Tunisia Arrests 9 in Deadly Museum Attack; ISIS Claims Responsibility
Nineteen people were killed when gunmen stormed the Bardo National Museum in Tunisia.
Yesterday two gunmen stormed the Bardo National Museum in Tunisia, taking hostages and killing 19 people, mostly tourists, and injuring another 44. After the gunmen took hostages, police stormed the museum and killed both attackers. Now Tunisian authorities have made nine arrests, as Fox News reports:
A statement from Tunisia's presidential office said that five of those arrested were directly connected to the operation, which involved two gunmen attacking the National Bardo Museum in the country's capital, Tunis. Four other suspects were linked to the attackers and were based outside the capital.

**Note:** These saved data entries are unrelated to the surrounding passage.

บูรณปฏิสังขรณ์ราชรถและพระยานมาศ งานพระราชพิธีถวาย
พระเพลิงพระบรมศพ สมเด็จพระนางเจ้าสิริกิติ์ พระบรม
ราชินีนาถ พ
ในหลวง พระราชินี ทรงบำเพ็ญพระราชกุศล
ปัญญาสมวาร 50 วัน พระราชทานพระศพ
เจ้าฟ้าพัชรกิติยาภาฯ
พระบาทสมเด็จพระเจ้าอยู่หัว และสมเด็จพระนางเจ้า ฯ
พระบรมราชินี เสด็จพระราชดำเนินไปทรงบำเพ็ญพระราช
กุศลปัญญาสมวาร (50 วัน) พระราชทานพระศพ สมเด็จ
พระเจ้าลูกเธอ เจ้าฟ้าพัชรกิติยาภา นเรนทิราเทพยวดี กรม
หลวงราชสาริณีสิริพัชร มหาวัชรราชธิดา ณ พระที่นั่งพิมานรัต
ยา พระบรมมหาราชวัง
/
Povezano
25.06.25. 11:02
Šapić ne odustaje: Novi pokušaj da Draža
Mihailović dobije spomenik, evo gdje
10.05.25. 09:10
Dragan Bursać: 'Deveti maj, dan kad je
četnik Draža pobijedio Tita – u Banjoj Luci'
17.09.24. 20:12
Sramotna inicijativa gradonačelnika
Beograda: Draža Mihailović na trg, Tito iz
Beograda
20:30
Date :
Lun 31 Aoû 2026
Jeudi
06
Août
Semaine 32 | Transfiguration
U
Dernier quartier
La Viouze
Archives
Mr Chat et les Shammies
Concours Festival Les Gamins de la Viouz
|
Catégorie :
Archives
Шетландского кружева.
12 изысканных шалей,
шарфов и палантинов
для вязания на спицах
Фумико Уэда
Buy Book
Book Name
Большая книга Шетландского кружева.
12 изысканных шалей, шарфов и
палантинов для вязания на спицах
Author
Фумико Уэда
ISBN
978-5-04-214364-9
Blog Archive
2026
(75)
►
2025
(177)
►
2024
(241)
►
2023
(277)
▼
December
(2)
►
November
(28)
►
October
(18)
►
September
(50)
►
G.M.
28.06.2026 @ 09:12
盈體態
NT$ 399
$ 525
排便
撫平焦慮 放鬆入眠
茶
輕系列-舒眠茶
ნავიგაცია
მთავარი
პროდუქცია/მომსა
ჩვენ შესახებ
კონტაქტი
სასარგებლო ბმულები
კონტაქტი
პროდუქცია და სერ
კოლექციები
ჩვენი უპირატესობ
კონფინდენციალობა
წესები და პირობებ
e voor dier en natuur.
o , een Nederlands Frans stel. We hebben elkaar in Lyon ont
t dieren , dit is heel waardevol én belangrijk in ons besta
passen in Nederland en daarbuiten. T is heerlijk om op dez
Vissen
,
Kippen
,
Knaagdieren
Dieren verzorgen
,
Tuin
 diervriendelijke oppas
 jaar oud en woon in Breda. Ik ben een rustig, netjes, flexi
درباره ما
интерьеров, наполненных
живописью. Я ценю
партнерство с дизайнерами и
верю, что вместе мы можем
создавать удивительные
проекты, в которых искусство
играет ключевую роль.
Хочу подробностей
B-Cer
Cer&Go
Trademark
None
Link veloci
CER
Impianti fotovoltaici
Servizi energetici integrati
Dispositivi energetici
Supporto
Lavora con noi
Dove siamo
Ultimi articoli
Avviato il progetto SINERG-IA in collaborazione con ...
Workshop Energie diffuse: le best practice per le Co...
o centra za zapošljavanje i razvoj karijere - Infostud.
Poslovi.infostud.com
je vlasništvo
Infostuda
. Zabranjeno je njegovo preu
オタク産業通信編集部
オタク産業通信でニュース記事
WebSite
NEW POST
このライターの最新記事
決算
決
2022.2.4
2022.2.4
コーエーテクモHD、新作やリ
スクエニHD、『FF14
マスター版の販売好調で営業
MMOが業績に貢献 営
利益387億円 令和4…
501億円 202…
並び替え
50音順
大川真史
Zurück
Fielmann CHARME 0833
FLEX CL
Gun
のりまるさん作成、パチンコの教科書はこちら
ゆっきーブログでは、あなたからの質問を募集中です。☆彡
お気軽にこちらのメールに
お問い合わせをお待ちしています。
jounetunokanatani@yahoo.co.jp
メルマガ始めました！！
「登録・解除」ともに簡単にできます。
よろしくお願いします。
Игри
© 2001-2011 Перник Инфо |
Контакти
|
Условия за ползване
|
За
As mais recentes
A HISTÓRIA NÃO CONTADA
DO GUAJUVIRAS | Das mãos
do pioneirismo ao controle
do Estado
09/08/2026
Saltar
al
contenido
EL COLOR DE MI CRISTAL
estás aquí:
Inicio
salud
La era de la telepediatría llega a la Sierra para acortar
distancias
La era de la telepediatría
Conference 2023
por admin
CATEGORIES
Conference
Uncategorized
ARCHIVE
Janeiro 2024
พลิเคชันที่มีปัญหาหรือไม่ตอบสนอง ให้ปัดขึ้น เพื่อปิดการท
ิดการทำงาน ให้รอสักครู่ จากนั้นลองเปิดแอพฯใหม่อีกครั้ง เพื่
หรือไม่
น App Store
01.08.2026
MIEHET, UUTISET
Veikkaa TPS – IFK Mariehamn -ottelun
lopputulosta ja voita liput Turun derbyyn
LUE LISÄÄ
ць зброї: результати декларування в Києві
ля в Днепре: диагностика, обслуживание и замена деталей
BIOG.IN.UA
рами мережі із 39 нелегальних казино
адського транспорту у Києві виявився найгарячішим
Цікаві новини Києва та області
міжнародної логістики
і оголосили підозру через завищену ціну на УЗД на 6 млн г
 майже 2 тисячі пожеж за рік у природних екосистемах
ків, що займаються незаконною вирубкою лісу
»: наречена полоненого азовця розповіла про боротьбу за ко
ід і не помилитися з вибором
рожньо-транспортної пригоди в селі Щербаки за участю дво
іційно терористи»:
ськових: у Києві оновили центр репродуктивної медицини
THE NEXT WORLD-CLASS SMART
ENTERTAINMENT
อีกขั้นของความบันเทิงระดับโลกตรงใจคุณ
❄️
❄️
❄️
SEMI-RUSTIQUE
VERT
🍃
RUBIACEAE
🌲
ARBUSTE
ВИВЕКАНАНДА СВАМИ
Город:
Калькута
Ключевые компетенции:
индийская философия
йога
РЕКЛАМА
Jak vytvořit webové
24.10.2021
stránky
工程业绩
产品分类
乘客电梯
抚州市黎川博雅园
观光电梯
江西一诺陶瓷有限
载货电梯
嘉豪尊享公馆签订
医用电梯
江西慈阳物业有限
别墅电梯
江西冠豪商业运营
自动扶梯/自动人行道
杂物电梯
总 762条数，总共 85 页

The statement described the attackers as a "cell," but did not give any further information or note if they were part of a larger group.
Newly-elected Tunisian President Beji Caid Essebsi said Wednesday that Tunisia was "in a war with terror." He condemned what he described as "savage minority groups" after gunmen stormed the museum.
An audio message posted online purporting to be from the Islamic State in Iraq and Syria (ISIS) claimed responsibility for the attacks. ISIS, like other radical Islamist groups, consider museums to be blasphemous and often destroy them whenever they take over. ISIS militants recently ransacked the Mosul Museum, destroying priceless ancient artifacts in the second largest museum in Iraq, located in its second largest city. ISIS has controlled Mosul since last year. In 2012, when radical Islamists briefly took over Timbuktu in Mali after weapons and militants poured in from Libya after the Western-backed civil war there, destroyed centuries-old artifacts in that ancient city.
The practice of destroying artifacts goes back centuries. In fact, the destruction of the Sphinx's nose in Egypt, often attributed to Napoleon Bonaparte, was:
vandalized in 1378 A.D. by Mohammed Sa'im al-Dahr, a "fanatical sufi of the oldest and most highly respected sufi convent of Cairo." The nose and ears are mentioned specifically as having been damaged at this time. According to one account, Haarmann states, the residents in the neighborhood of the Sphinx were so upset by the destruction that they lynched him and buried him near the great monument he ruined.
In early 2001, the destruction by the Taliban, which ruled Afghanistan, of 1,700-year-old Buddhist sand statues, received international attention and condemnation.